• TASK REQUIREMENTS:
For every line in the records that has the word "lines", make a copy.

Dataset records
━━━

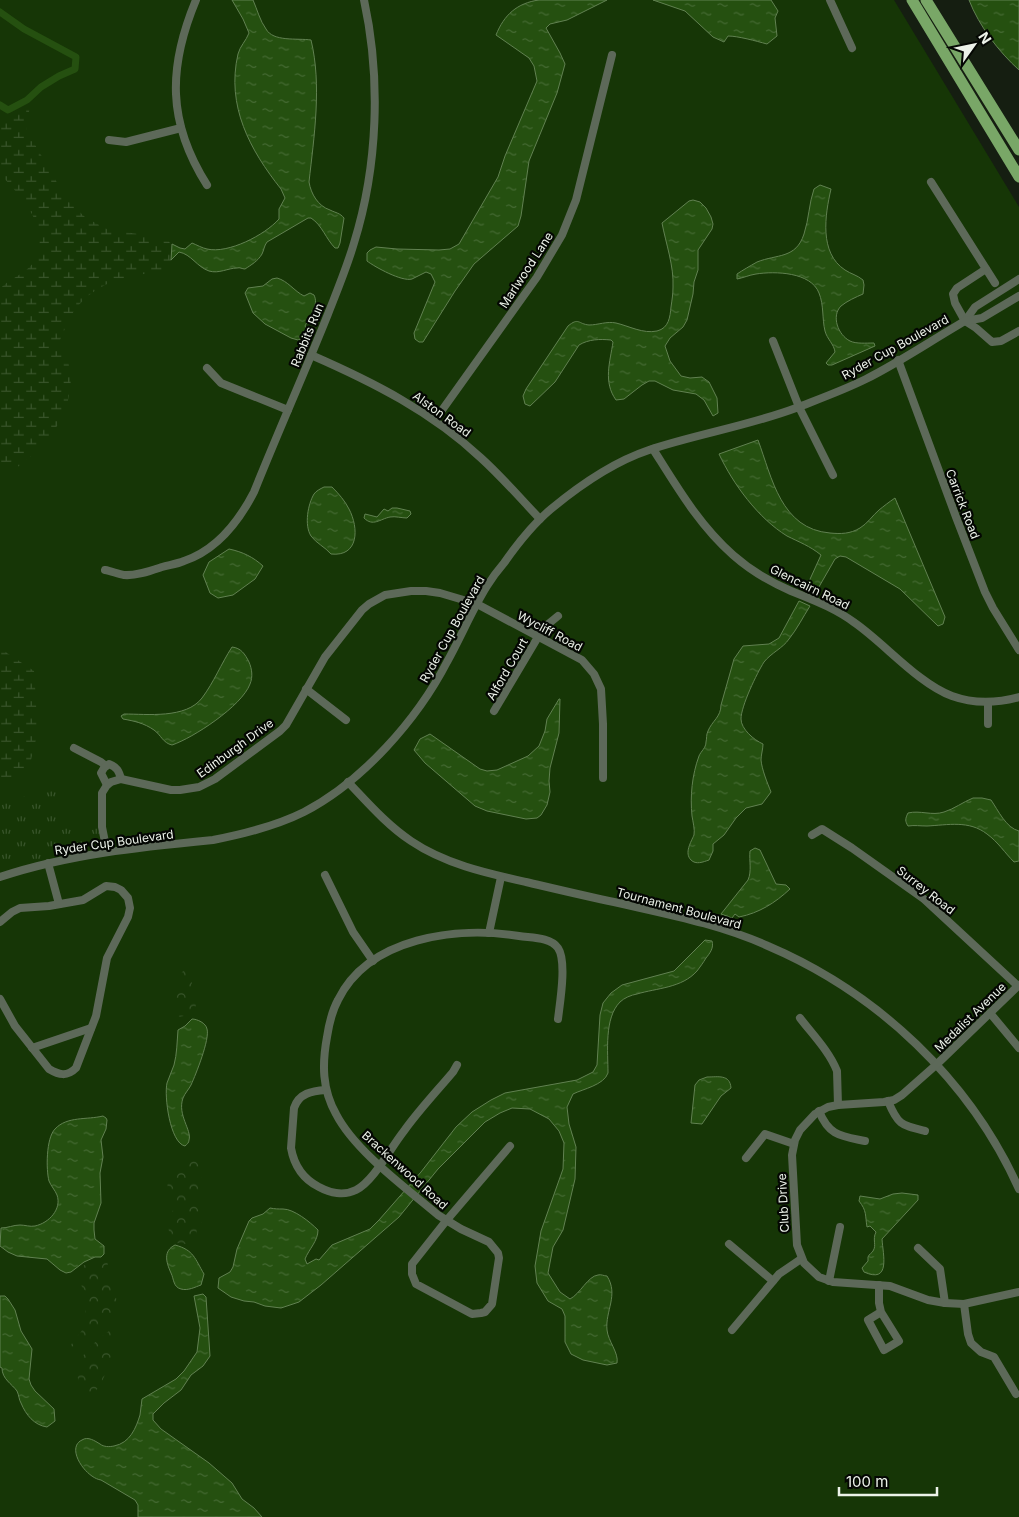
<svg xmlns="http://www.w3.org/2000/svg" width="1019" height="1517" font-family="Inter,sans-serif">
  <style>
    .grass { fill: #163606 }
    .forest { fill: url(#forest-crowns) }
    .wetland { fill: url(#wetland-marsh) }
    .park { fill: url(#park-tufts) }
    .water { fill: url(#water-ripples); stroke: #618151 }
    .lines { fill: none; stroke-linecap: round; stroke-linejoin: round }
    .canal { stroke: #255010; stroke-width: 7 }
    .street { stroke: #5d6959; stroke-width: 8 }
    .primary { stroke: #79a767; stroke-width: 11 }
    .labels { text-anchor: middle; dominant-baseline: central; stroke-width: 4.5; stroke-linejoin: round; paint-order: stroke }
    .street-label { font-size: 12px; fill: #ecf2e9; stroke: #040703 }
  </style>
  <defs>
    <pattern id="forest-crowns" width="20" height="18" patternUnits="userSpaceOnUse" patternTransform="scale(1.25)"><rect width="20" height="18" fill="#163606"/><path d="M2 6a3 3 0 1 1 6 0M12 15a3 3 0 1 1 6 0" fill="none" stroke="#38542a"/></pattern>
    <pattern id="wetland-marsh" width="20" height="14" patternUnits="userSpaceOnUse" patternTransform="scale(1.25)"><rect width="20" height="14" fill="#163606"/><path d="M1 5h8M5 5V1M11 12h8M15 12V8" fill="none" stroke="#38542a"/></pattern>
    <pattern id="park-tufts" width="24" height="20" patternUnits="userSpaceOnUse" patternTransform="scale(1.25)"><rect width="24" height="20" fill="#163606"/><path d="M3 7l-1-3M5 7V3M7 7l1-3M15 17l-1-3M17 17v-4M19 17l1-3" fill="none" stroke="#38542a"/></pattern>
    <pattern id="water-ripples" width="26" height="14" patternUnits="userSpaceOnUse" patternTransform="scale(1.25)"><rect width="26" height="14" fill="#255010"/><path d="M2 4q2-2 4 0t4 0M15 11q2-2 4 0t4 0" fill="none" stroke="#456a33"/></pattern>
  </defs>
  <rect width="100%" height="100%" fill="#151e11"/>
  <!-- grass -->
  <path class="grass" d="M0 0H894L1019 207V1517H0Z"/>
  <!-- forest -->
  <g class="forest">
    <path d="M188 967C199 973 190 980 192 989 192 994 198 1005 195 1009 192 1013 184 1016 180 1017L176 1014C175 1010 177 1006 176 1002 176 999 174 997 173 995 172 984 180 972 188 967Z"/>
    <path d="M193 1159 200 1164 203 1187 200 1206 202 1212V1224L197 1229 196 1235 186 1244 179 1243 171 1244 167 1219 174 1209V1203L169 1195 167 1182 170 1172 175 1166 185 1165Z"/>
    <path d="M107 1255 109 1282 119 1305V1317L98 1333 75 1356 69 1353 70 1346 86 1325 87 1318 85 1310 90 1297 82 1287 79 1278 73 1272 93 1260Z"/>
    <path d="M117 1326C114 1344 106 1394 85 1398L84 1396C82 1388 76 1378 77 1369 79 1354 104 1333 117 1326Z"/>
  </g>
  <!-- wetland -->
  <g class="wetland">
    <path d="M30 106 26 129 67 200 86 218 109 230 161 237 172 244 171 270C134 275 98 278 74 311 68 320 64 332 59 342L72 373 67 407 49 441 19 466 0 474V289C11 277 27 274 36 259 38 256 38 251 39 248 45 221 17 192 0 174V125Z"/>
    <path d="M1 649 34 671 38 731 29 768 0 787Z"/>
  </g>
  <!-- park -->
  <path class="park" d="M59 790 64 827 99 825 101 843 98 847 31 863 8 870 0 869V801Z"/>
  <!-- water -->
  <g class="water">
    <path d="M232 0H253C257 9 260 21 266 29 273 42 297 38 311 40 322 85 314 137 309 182 311 194 318 206 330 210 336 213 340 213 344 218L340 243 338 248H335C326 239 322 225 311 218H308L267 242C264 246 264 250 262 254 258 261 251 265 245 269 242 269 240 267 237 268 228 268 219 274 209 271 197 267 191 254 179 252L171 260 172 244 180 248 185 249 192 243C197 245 202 248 207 249 228 254 265 235 279 219V209L285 198 281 189C250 150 226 106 238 54 240 46 246 41 249 33L243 19Z"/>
    <path d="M539 0H607L567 20 550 24 546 28 560 53 565 64 557 93 529 161 521 216 518 226 474 264 455 291 423 342H419L415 339 414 333 435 282 431 274 426 272C421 274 417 277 412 279 402 282 375 267 367 261V253L370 250 376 247 397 249 439 250 450 249 459 244 498 177 505 156 537 81 534 66 529 58 496 35C504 15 517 3 539 0Z"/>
    <path d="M653 0H771L778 11 775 18 777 36 767 44C756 41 738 36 728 36L724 42 713 37 685 11Z"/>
    <path d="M969 0H1019V70C999 52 979 26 969 0Z"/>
    <path d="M820 185 831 189C825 215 819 253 845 270 851 274 857 275 863 280L864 285 863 294C856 297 847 301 841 306 831 316 838 335 850 341 856 344 866 343 874 343L875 346 832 365H828L826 363 835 352C834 344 827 339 825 331 822 319 824 305 819 293 811 272 775 271 756 274 749 275 743 278 737 279V274C743 270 750 266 757 262 777 254 796 259 804 234 809 219 809 203 814 189Z"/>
    <path d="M693 200 700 202 706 208 711 217 713 224 712 229 698 250V270L694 282 693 294 687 320 683 327 670 338 665 346 670 361 681 376 690 378 702 377 709 382 717 398 718 413 713 416 704 400 696 394 673 390 655 381H649L642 385 624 399 616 400C603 382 610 362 613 342L611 340C600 339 589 339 579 345L555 382 530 406 525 404 523 396 526 389 568 326C579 317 578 324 589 325 598 325 607 321 616 323 629 326 643 334 657 331 669 328 670 317 671 307 672 300 673 294 673 287 674 266 666 244 662 223L689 201Z"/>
    <path d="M277 278C288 281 294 291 304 296L310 293 314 295C319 305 310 316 305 326L311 336 308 340 303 338 298 340 291 338 265 324 253 313 245 293 248 288 263 286 272 279Z"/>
    <path d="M758 440C772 478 781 529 830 533 841 534 850 534 860 528 867 524 873 515 879 510 884 506 889 502 895 498L945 617 943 624 938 626 900 589 846 557 840 556 835 559 816 592 806 588 821 555C810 546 799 542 787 536 758 518 733 484 719 454Z"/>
    <path d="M324 487H332C339 494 345 501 349 509 359 528 359 557 331 554 325 547 316 543 311 536 304 525 308 504 314 494 316 491 320 489 324 487Z"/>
    <path d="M392 508H397L410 511 411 514 407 518C402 518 395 516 390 517 380 519 373 527 364 518L365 514 377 517 384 509 388 511Z"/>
    <path d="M229 549C243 552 253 557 263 566L255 579 233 595 218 598 210 593 203 575 209 562Z"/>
    <path d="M799 601 810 606C803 617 797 629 789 639 783 648 771 653 764 662 757 673 741 706 741 719 741 729 754 740 763 744 763 749 761 755 761 760 762 770 767 782 771 792L762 804 746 808 736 818 724 835 713 844V851L709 860C703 862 696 865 691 860 684 853 691 842 694 835 695 830 693 822 692 816 690 796 692 775 699 756 701 751 706 748 706 742 707 738 706 735 708 731 712 721 721 717 721 705L734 659 743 646 769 644 779 638Z"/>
    <path d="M232 647C241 648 245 654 249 662 252 669 253 677 250 684 242 706 193 738 172 745 163 743 161 735 154 730 144 723 134 721 123 719L121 716 124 714C147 714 186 719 202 698 214 682 221 664 232 647Z"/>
    <path d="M559 699H560L559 733 550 768 549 781 550 792 547 805 541 815 537 818 526 819 487 811 475 806 425 763 414 750 420 739 430 734 480 769 487 771 497 770 528 756 539 746 545 731 547 719Z"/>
    <path d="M973 798H982L991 800C998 810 1006 828 1019 831V861L1014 862C1005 853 998 842 987 834 969 820 948 825 927 826 920 826 915 825 908 826 905 821 905 819 908 813 920 810 932 816 944 812 954 809 963 802 973 798Z"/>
    <path d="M755 848 760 850 776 884 786 885 790 889C775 903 759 913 739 917L735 914 732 918 721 914 748 880C752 871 749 861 750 851Z"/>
    <path d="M705 940 712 941C714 948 710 953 706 958 703 963 700 967 697 971 682 988 657 988 637 994 631 995 624 998 620 1002 604 1018 608 1052 608 1073 604 1085 583 1089 573 1094L567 1107 569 1124 576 1147 575 1179 563 1230 553 1247 548 1273 560 1292 570 1299C580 1294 588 1276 598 1275 601 1274 604 1276 607 1276 619 1295 605 1311 607 1330 608 1341 619 1353 617 1363L607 1365 583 1360 571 1354 565 1342V1316L562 1309 548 1301 537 1283 535 1266 541 1231 563 1169 564 1143 559 1131 549 1119 530 1109 512 1108 500 1113 485 1122 438 1169 399 1217 321 1285 299 1302 281 1308 265 1306 254 1302 244 1301 231 1297 218 1288 219 1278 230 1272 233 1267 237 1249 249 1221 252 1218 263 1214 270 1208C275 1209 278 1209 283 1209 294 1209 310 1222 318 1230 318 1241 309 1249 305 1259L307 1264 316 1259 319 1260 332 1245 370 1229 379 1220 421 1172 456 1127 472 1112 491 1100 505 1093 577 1080 593 1072 597 1065 600 1015 603 1003 611 993 622 985 674 971Z"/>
    <path d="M192 1019C197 1019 206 1023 207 1029 210 1039 196 1074 191 1085 189 1089 185 1093 183 1098 177 1115 192 1130 189 1140 189 1143 187 1144 185 1146 170 1143 164 1096 167 1083 169 1077 172 1071 174 1065 177 1054 177 1042 178 1030L185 1026Z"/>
    <path d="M707 1077C718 1077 730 1074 731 1088L721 1096 702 1124 691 1123 695 1085 699 1080Z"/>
    <path d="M103 1116 106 1118 107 1120 106 1129 101 1140 103 1157 100 1173 101 1203 94 1223V1230L95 1239 104 1246V1254L101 1257H95L84 1262 71 1272 66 1273 60 1270 47 1259 17 1256 8 1252 0 1246 1 1228C8 1228 13 1225 20 1225 25 1225 30 1227 35 1226 49 1223 62 1209 57 1195 55 1190 51 1186 49 1181 46 1170 46 1138 55 1129 67 1116 87 1120 103 1116Z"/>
    <path d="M902 1193 918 1195V1200L882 1239C883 1255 891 1284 864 1272L862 1268 868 1261V1257C869 1254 872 1253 873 1251 877 1245 872 1240 876 1232L870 1226 867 1227C865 1215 867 1211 859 1201L860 1196 880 1199 893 1194Z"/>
    <path d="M175 1245C194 1250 195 1259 204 1274L201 1285C195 1287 188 1291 181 1289 173 1287 174 1279 171 1273 166 1262 163 1251 175 1245Z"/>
    <path d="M203 1294 206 1297 210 1356 203 1366 191 1375 181 1390 164 1403 153 1414V1420L161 1429 209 1463 232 1483 242 1499 254 1508 262 1517H138V1505L135 1500 101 1480C86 1478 65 1448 82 1440 88 1436 95 1441 100 1444 104 1447 109 1447 114 1446 130 1443 136 1428 140 1415 141 1410 141 1404 142 1399L176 1379 184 1371 197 1352 200 1328 194 1296Z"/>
    <path d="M0 1296H5L8 1299 15 1310 21 1331 32 1349 29 1379 31 1385 35 1391 54 1409 55 1421 47 1427C34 1425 26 1415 21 1403 19 1400 19 1395 17 1391 12 1384 2 1379 2 1368L0 1367Z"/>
  </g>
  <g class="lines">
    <!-- canal -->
    <path class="canal" d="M0 12 24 29 76 57 75 69 59 76 41 87 27 100 8 110 0 105"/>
    <!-- street -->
    <g class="street">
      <path d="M196 0C168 67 167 122 207 185"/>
      <path d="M830 0 852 48"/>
      <path d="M109 140 126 142 181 128"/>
      <path d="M931 182 995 283"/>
      <path d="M986 269 957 288 953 294 955 303 965 321 976 328 992 342 1001 341 1019 331"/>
      <path d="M965 321 975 307 1019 279"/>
      <path d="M773 341 799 407 833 475"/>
      <path d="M311 355C373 382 432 412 481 458 502 477 520 498 540 519"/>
      <path d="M898 360 956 517 985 592 993 608 1019 650"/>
      <path d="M207 368 221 383 288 410"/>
      <path d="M435 420 537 277 562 235 576 200 612 55"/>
      <path d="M653 449C677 487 699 525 733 555 750 570 770 582 791 591 813 600 835 608 855 623 885 644 919 684 952 696 974 704 997 703 1019 697"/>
      <path d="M105 570C111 571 118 574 124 575 136 576 150 571 162 567 169 565 177 564 184 561 217 550 239 521 254 492 278 432 304 374 328 314 337 291 347 267 354 243 378 166 381 78 364 0"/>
      <path d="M306 689 346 720"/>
      <path d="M988 702V724"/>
      <path d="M494 711 538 637 547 625 558 616"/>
      <path d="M74 748 101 762 106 766"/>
      <path d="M348 782C368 803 387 825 411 841 445 864 486 873 526 882 556 889 585 896 614 902 666 914 720 924 768 946 878 993 970 1080 1019 1189"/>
      <path d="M107 785 101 773 104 768 109 764C117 767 119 771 121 779"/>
      <path d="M812 835 822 829 852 848 924 899 1018 986"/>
      <path d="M107 852 102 827V793L107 785 111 782 121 779 171 790H180L199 787 215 779 280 731 286 725 325 657 362 610 369 604 385 595 411 591H426L440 593 477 604 582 660 594 674 601 689 603 724V778"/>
      <path d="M48 863 59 904"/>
      <path d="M325 875 353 932 373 961"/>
      <path d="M0 877C69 854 141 847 213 840 244 834 276 826 304 812 362 782 417 720 447 662 461 637 472 610 487 586 492 578 498 570 504 563 518 543 532 525 551 509 580 485 613 462 649 450 697 434 748 426 796 408 819 399 844 390 866 379 900 362 932 340 965 321L982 318 1019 296"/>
      <path d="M0 922 12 912 20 908 49 906 83 900 106 886 115 887 121 890 128 898 130 908 128 917 107 958 96 1016 76 1068C67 1077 59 1075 49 1069L15 1026 0 999"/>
      <path d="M489 933 501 877"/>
      <path d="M1019 985 936 1065 902 1095 894 1100 884 1102 838 1105 828 1107 815 1114 800 1130 795 1140 792 1155 797 1245 804 1263 819 1277 833 1282 890 1286 928 1300 945 1303 964 1304 1019 1292"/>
      <path d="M990 1013 1019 1048"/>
      <path d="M800 1018C813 1035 829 1051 837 1071L838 1105"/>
      <path d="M32 1048 91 1028"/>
      <path d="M326 1090C312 1091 299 1093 294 1108L291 1148C294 1165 303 1179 319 1187 330 1193 344 1196 356 1190 374 1181 391 1147 404 1131 419 1110 437 1091 453 1072L457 1065"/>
      <path d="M888 1101C898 1125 901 1125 925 1131"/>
      <path d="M819 1111C829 1136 841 1136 865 1141"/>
      <path d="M510 1146 446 1221 412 1264V1274L416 1284 472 1314 481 1313 485 1312 492 1304 499 1258 498 1253 489 1242 461 1229 438 1215C405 1187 355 1151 336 1114 322 1089 322 1064 327 1037 329 1024 332 1011 338 1000 369 937 457 926 519 936 531 938 550 937 558 948 567 961 560 1002 558 1019"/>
      <path d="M746 1158 765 1134 794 1144"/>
      <path d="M729 1244 773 1281"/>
      <path d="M918 1248 940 1269 945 1303"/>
      <path d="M829 1281 840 1227"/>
      <path d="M879 1285V1303L881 1312 868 1320 884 1350 899 1341 881 1312"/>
      <path d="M964 1304 968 1334 971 1343 981 1352 994 1357 1016 1394"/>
      <path d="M732 1330 779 1274 801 1259"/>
    </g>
    <!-- primary -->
    <g class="primary">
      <path d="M912 0 1019 177"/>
      <path d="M926 0 1019 150"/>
    </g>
  </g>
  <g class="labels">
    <!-- street labels -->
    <g class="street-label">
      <text transform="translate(526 270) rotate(-57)">Marlwood Lane</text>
      <text transform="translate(307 335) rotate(-68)">Rabbits Run</text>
      <text transform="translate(895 347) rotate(-29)">Ryder Cup Boulevard</text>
      <text transform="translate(442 414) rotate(36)">Alston Road</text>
      <text transform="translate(963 504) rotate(69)">Carrick Road</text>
      <text transform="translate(810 587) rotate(26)">Glencairn Road</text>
      <text transform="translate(452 629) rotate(-61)">Ryder Cup Boulevard</text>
      <text transform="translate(550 631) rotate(28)">Wycliff Road</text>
      <text transform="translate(507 669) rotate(-60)">Alford Court</text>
      <text transform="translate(235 748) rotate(-36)">Edinburgh Drive</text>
      <text transform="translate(114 842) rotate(-8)">Ryder Cup Boulevard</text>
      <text transform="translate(926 890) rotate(38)">Surrey Road</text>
      <text transform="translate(679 908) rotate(15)">Tournament Boulevard</text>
      <text transform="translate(970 1017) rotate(-44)">Medalist Avenue</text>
      <text transform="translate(405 1170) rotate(42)">Brackenwood Road</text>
      <text transform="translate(783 1203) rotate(-93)">Club Drive</text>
    </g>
  </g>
  <!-- north arrow -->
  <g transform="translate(974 45) rotate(57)" stroke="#040703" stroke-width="4" paint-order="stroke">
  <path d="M0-4L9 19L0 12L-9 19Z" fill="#ecf2e9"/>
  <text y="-8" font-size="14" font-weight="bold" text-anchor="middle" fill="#ecf2e9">N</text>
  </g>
  <!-- scale -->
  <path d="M839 1487v8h98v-8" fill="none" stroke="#ecf2e9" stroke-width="2.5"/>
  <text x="846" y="1487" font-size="15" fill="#ecf2e9" stroke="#040703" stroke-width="4" paint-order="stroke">100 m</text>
</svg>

━━━

• ANSWER SECTION:
    .lines { fill: none; stroke-linecap: round; stroke-linejoin: round }
  <g class="lines">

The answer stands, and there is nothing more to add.